Assigned task -> Check every line of the data below for the word "setlocale" and say how many have it, without further comment.
Data listing Block Start
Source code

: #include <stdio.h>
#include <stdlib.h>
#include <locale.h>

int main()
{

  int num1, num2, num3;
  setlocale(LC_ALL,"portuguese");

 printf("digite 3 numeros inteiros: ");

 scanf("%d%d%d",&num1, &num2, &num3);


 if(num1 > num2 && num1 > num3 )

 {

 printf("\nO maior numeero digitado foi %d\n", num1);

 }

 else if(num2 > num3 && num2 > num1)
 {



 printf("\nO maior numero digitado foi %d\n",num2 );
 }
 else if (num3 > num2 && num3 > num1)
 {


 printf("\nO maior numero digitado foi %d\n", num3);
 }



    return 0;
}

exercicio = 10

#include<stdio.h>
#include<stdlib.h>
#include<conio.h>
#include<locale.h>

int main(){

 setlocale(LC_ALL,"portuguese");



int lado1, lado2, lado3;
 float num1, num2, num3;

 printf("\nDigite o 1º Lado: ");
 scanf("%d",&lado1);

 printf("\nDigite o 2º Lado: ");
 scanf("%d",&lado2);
Data listing Block End
Response -> 2